Investors accustomed to late market volatility at the end of the quarter should expect an extra jolt on June 28, when billions of dollars in stock trades will be executed in less than two seconds.
That is the day Russell Investments sets the final update for the annual reconstitution of its indexes after the close of trading. This rebalancing creates a surge of liquidity as investors readjust portfolios and try to take advantage of dislocations in stock prices.
"If you are looking to significantly alter your basket or portfolio, or liquidate or try to buy on the dip... this is a good place to go to do that because there is going to be more volume in the last few minutes of trading on the day of the Russell then there might be over the course of a whole day on another day," said Gordon Charlop, managing director at Rosenblatt Securities in New York
This year's changes do not contain an addition as dramatic as the inclusion of Berkshire Hathaway was, but there are a number of other, smaller alterations.
According to Nasdaq, approximately 687.9 million shares representing $9.5 billion in value were traded in the closing 1.15 seconds across the nearly 2,200 Nasdaq-listed stocks in 2012. Credit Suisse estimates $42 billion in gross trading across the Russell 1000 and Russell 2000 indexes this year.

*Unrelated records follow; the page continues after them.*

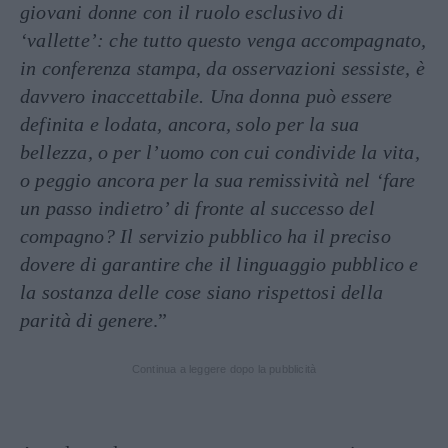
giovani donne con il ruolo esclusivo di
‘vallette’: che tutto questo venga accompagnato,
in conferenza stampa, da osservazioni sessiste, è
davvero inaccettabile. Una donna può essere
definita e lodata, ancora, solo per la sua
bellezza, o per l’uomo con cui condivide la vita,
o peggio ancora per la sua remissività nel ‘fare
un passo indietro’ di fronte al successo del
compagno? Il servizio pubblico ha il preciso
dovere di garantire che il linguaggio pubblico e
la sostanza delle cose siano rispettosi della
parità di genere
.”
Continua a leggere dopo la pubblicità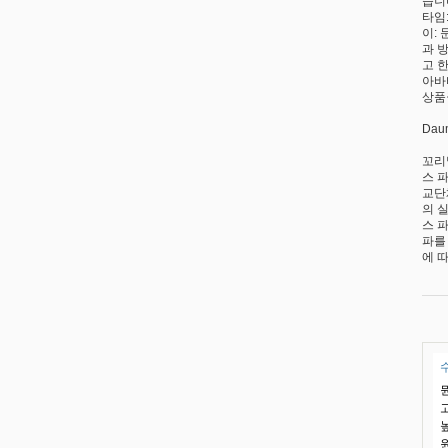
습니
타임
이:
과 
고 
아바
상품
Da
꼬리
스 
교단
의 실
스 
파를
에 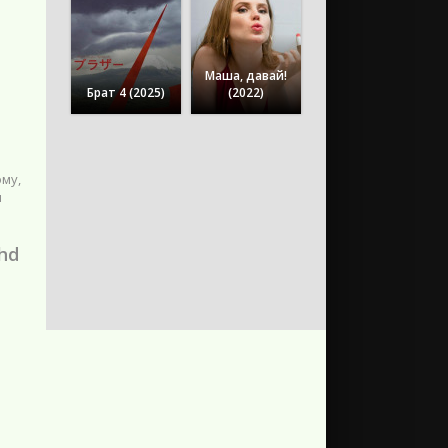
Маша, давай!
Брат 4 (2025)
(2022)
му,
и
hd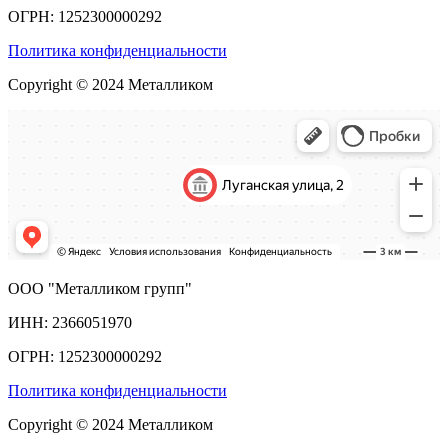
ОГРН: 1252300000292
Политика конфиденциальности
Copyright © 2024 Металликом
ООО "Металликом групп"
ИНН: 2366051970
ОГРН: 1252300000292
Политика конфиденциальности
Copyright © 2024 Металликом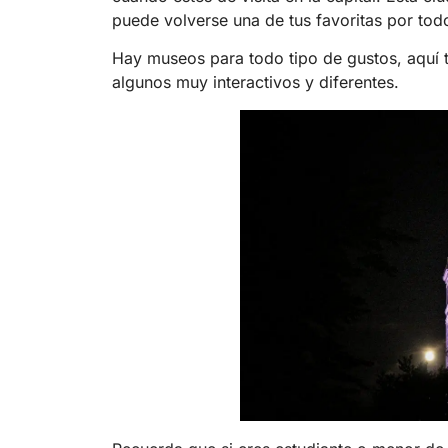
puede volverse una de tus favoritas por todo
Hay museos para todo tipo de gustos, aquí t
algunos muy interactivos y diferentes.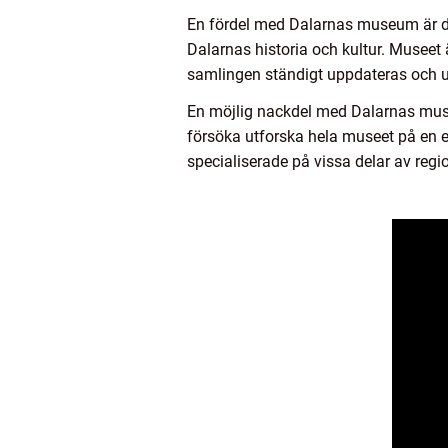
En fördel med Dalarnas museum är de
Dalarnas historia och kultur. Museet 
samlingen ständigt uppdateras och u
En möjlig nackdel med Dalarnas muse
försöka utforska hela museet på en 
specialiserade på vissa delar av regi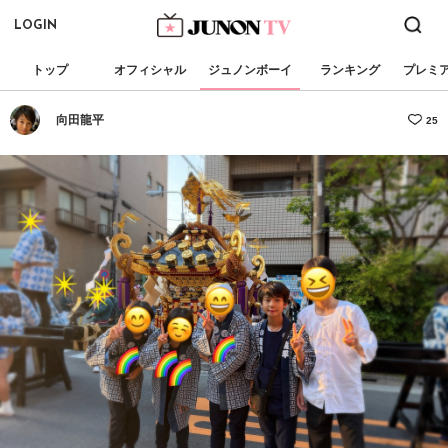
LOGIN
トップ
オフィシャル
ジュノンボーイ
ランキング
プレミ
向田龍平
25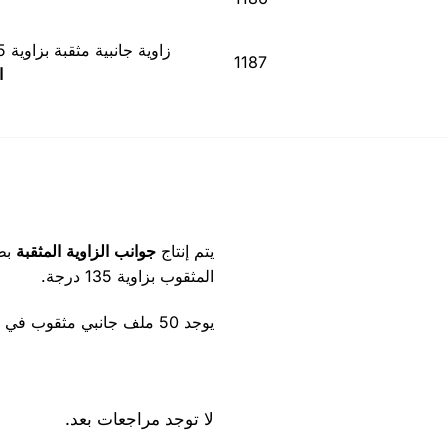
زاوية جانبية مثقبة بزاوية 135 درجة
1187
ا
يتم إنتاج
جوانب الزاوية المثقبة
بط
المثقوب بزاوية 135 درجة.
يوجد 50 ملف جانبي مثقوب في الصندوق. يمكنك شرائه بطريقتين 2.70 م و 3 م.
لا توجد مراجعات بعد.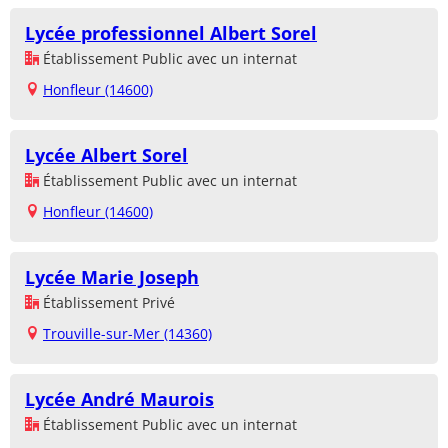
Lycée professionnel Albert Sorel
Établissement Public avec un internat
Honfleur (14600)
Lycée Albert Sorel
Établissement Public avec un internat
Honfleur (14600)
Lycée Marie Joseph
Établissement Privé
Trouville-sur-Mer (14360)
Lycée André Maurois
Établissement Public avec un internat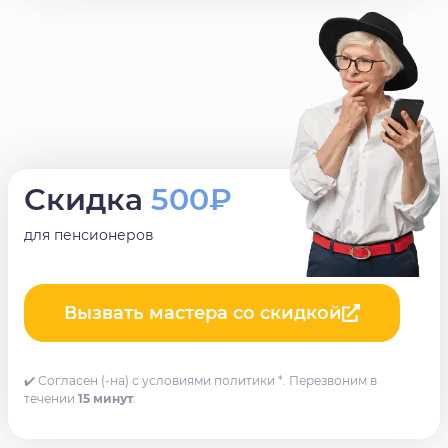
Скидка
500₽
для пенсионеров
Вызвать мастера со скидкой
✔️ Согласен (-на) с условиями политики *. Перезвоним в
течении
15 минут
.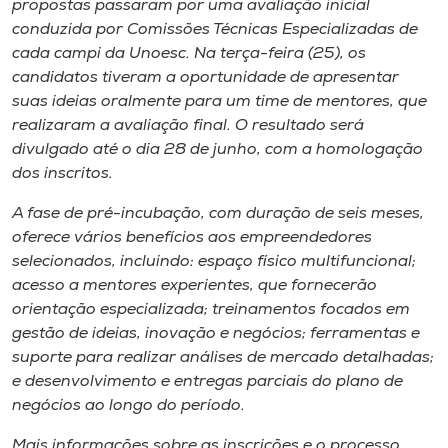
propostas passaram por uma avaliação inicial
conduzida por Comissões Técnicas Especializadas de
cada campi da Unoesc. Na terça-feira (25), os
candidatos tiveram a oportunidade de apresentar
suas ideias oralmente para um time de mentores, que
realizaram a avaliação final. O resultado será
divulgado até o dia 28 de junho, com a homologação
dos inscritos.
A fase de pré-incubação, com duração de seis meses,
oferece vários benefícios aos empreendedores
selecionados, incluindo: espaço físico multifuncional;
acesso a mentores experientes, que fornecerão
orientação especializada; treinamentos focados em
gestão de ideias, inovação e negócios; ferramentas e
suporte para realizar análises de mercado detalhadas;
e desenvolvimento e entregas parciais do plano de
negócios ao longo do período.
Mais informações sobre as inscrições e o processo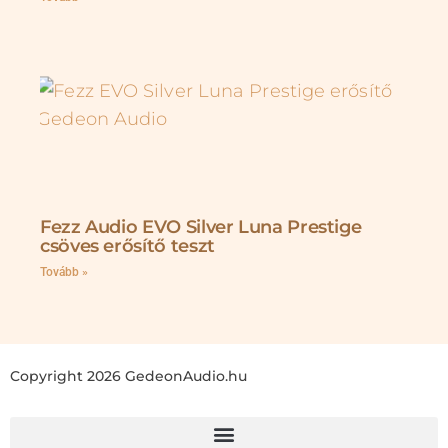
Fezz Audio EVO Silver Luna Prestige
csöves erősítő teszt
Tovább »
Copyright 2026 GedeonAudio.hu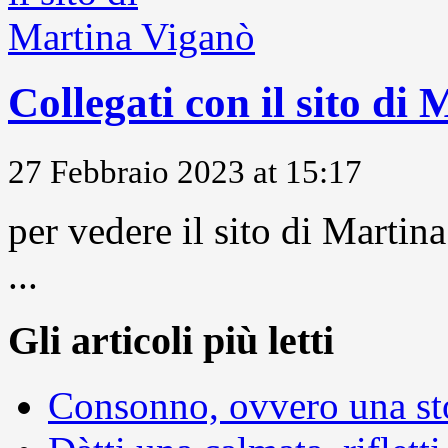
Collegati con il sito di
27 Febbraio 2023 at 15:17
per vedere il sito di Marti
...
Gli articoli più letti
Consonno, ovvero una sto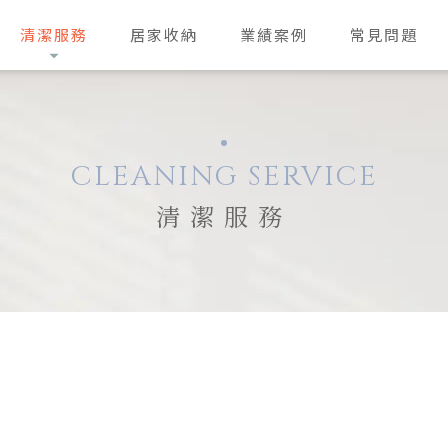
清潔服務
居家收納
業績案例
常見問題
CLEANING SERVICE
清潔服務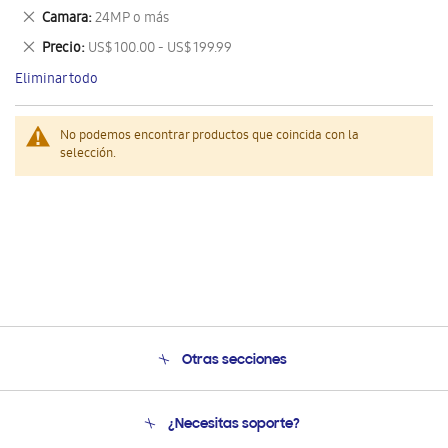
este
Eliminar
Camara
24MP o más
artículo
este
Eliminar
Precio
US$ 100.00 - US$ 199.99
artículo
este
Eliminar todo
artículo
No podemos encontrar productos que coincida con la
selección.
Otras secciones
Conócenos
¿Necesitas soporte?
Soporte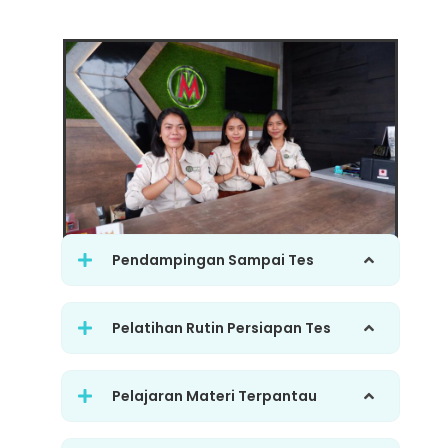
Pendampingan Sampai Tes
Pelatihan Rutin Persiapan Tes
Pelajaran Materi Terpantau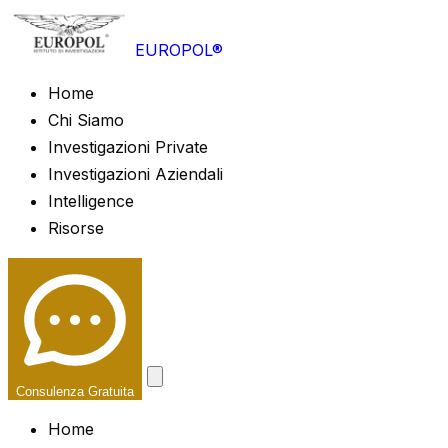
EUROPOL®
Home
Chi Siamo
Investigazioni Private
Investigazioni Aziendali
Intelligence
Risorse
Consulenza Gratuita
Home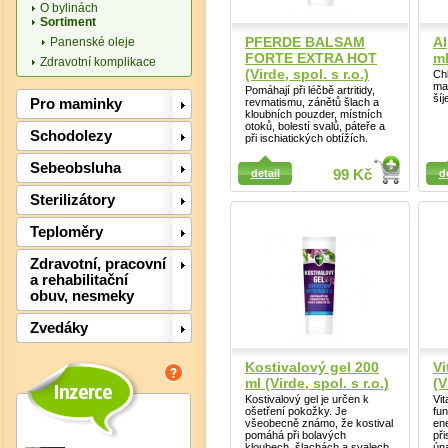
O bylinách
Sortiment
PFERDE BALSAM
Al
Panenské oleje
FORTE EXTRA HOT
ml
Zdravotní komplikace
(Virde, spol. s r.o.)
Ch
ma
Pomáhají při léčbě artritidy,
šíj
Pro maminky
revmatismu, zánětů šlach a
kloubních pouzder, místních
otoků, bolestí svalů, páteře a
Schodolezy
při ischiatických obtížích.
Detail
Detail
Sebeobsluha
detail
99 Kč
d
Sterilizátory
Teploměry
Zdravotní, pracovní
a rehabilitační
obuv, nesmeky
Zvedáky
Det
Kostivalový gel 200
Vi
ml (Virde, spol. s r.o.)
(V
Kostivalový gel je určen k
Vi
ošetření pokožky. Je
fun
všeobecně známo, že kostival
en
pomáhá při bolavých
při
kloubech, šlachách a svalech
ún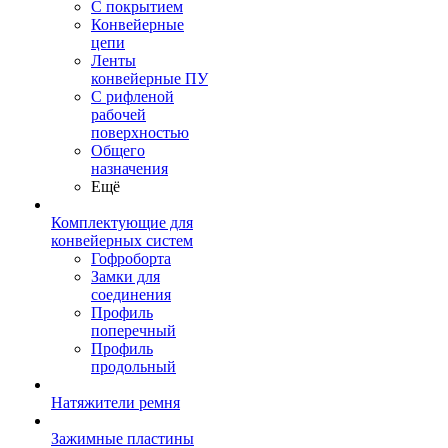
С покрытием
Конвейерные
цепи
Ленты
конвейерные ПУ
С рифленой
рабочей
поверхностью
Общего
назначения
Ещё
Комплектующие для
конвейерных систем
Гофроборта
Замки для
соединения
Профиль
поперечный
Профиль
продольный
Натяжители ремня
Зажимные пластины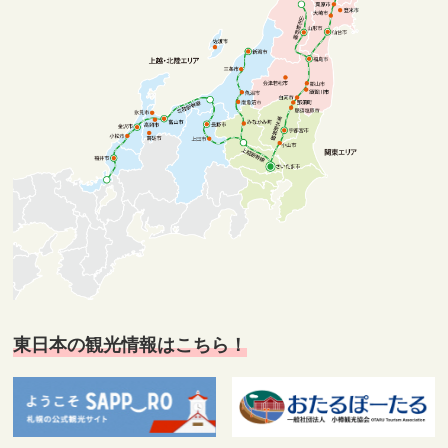
東日本の観光情報はこちら！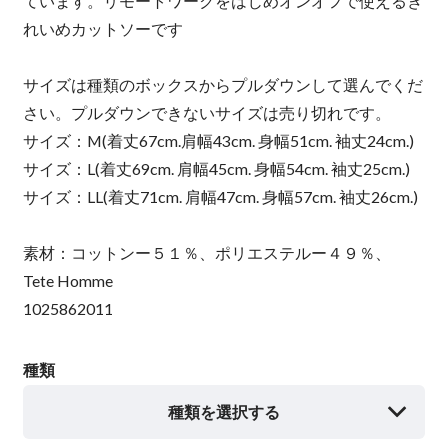
ています。リモートワークをはじめオンオフで使えるき
れいめカットソーです
サイズは種類のボックスからプルダウンして選んでくだ
さい。プルダウンできないサイズは売り切れです。
サイズ：M(着丈67cm.肩幅43cm. 身幅51cm. 袖丈24cm.)
サイズ：L(着丈69cm. 肩幅45cm. 身幅54cm. 袖丈25cm.)
サイズ：LL(着丈71cm. 肩幅47cm. 身幅57cm. 袖丈26cm.)
素材：コットンー５１％、ポリエステルー４９％、
Tete Homme
1025862011
種類
種類を選択する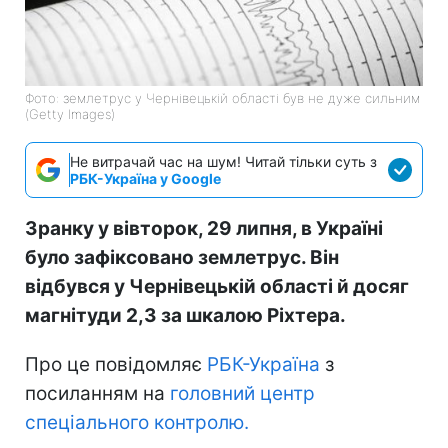
Фото: землетрус у Чернівецькій області був не дуже сильним
(Getty Images)
Не витрачай час на шум! Читай тільки суть з
РБК-Україна у Google
Зранку у вівторок, 29 липня, в Україні
було зафіксовано землетрус. Він
відбувся у Чернівецькій області й досяг
магнітуди 2,3 за шкалою Ріхтера.
Про це повідомляє
РБК-Україна
з
посиланням на
головний центр
спеціального контролю.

Because of the massive trade the reconstitution generates, Russell announces changes in its methodology for inclusion in the indexes months in advance, as well as a staggered release of new additions and deletions. The first of those changes was released on Friday.
"To the extent we know the actual trading activity can occur in a fairly short period of time, that is why we try to give as much information evenly to the marketplace within a specified time frame," said Rolf Agather, managing director of research and innovation at Russell Investments in Seattle, Washington.
Both the Nasdaq and New York Stock Exchange, a unit of NYSE Euronext, have contingency plans in place in case of unusual market conditions resulting from the rebalance. They include a possible system interruption, which could force exchanges to re-route trades to backup systems.
Data used by Russell to determine eligible securities, including market capitalization, is based on the last trading day in May. A preliminary list of additions and deletions was released on June 14, and updated lists will follow on June 21 and 28 to allow investors to try and predict the final changes.
In past years, changes in Russell's methodology resulted in Berkshire Hathaway Inc. and Tyco International Ltd being eligible for inclusion. According to the preliminary list of additions, Tyco is being removed from the Russell 3000 index, because it is now based in Switzerland, not the United States.
Notable preliminary additions to the Russell 3000 include Burger King Worldwide Inc., Zale Corp. and Pacific Sunwear. Preliminary deletions include Dolan Co. and Discovery Laboratories Inc.
This year, the methodology changes are considered relatively minor. That leads many analysts to believe the reconstitution may result in roughly the same amount in gross trading — in the $40 billion range — as in 2012.
"It's not uncommon for Russell to change some of its rules from year to year, and that usually in turn trickles down to certain stocks leaving or entering the index, which causes a little more turnover than usual - but we don't have that this year," said Stephen Casciano, a strategist on Credit Suisse's Trading Strategy team in New York.
One potential hiccup for investors is that Russell adjusted the date for the final rebalance to the last day of the quarter, preventing fund managers who engage in "window dressing," the practice of selling underperforming stocks and buying outperformers, to enhance the appearance of their portfolios.
Russell normally holds the final rebalance a week before the last day of the quarter. But it was forced to bump it back a week due to the quarterly settlement and expiration of four different types of equity futures and options contracts on June 21 — known as "quadruple witching" — which can create volatility.
Even though the rebalance is expected to be more subdued than in years past, investors tend to be on guard, given the sheer volume at the end of the session.
"If you wanted to be the contrarian you would say, 'Wow, there is not a lot of interest,' or maybe you would see some volatility because not too many people are paying attention to this," said Steve Desanctis, small-cap strategist at Bank of America Merrill Lynch in New York.
"If you keep saying 'it's not a big deal,' then it's not a big deal - until it's a big deal."